# EXERCISE DESCRIPTION
Go through the lines below and repeat each one exactly, skipping pictures.

# EXTRACTED RECORDS
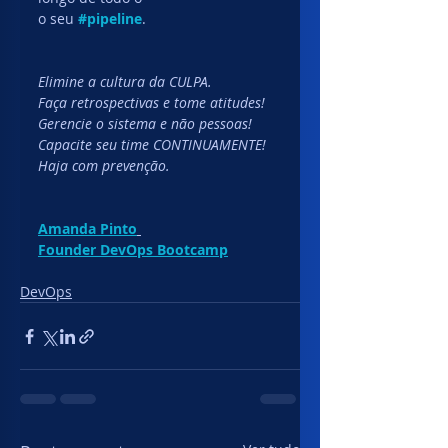
o seu 
#pipeline
.
Elimine a cultura da CULPA.
Faça retrospectivas e tome atitudes!
Gerencie o sistema e não pessoas!
Capacite seu time CONTINUAMENTE!
Haja com prevenção.
Amanda Pinto
Founder DevOps Bootcamp
DevOps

# SOLUTION
o seu 
#pipeline
.
Elimine a cultura da CULPA.
Faça retrospectivas e tome atitudes!
Gerencie o sistema e não pessoas!
Capacite seu time CONTINUAMENTE!
Haja com prevenção.
Amanda Pinto
Founder DevOps Bootcamp
DevOps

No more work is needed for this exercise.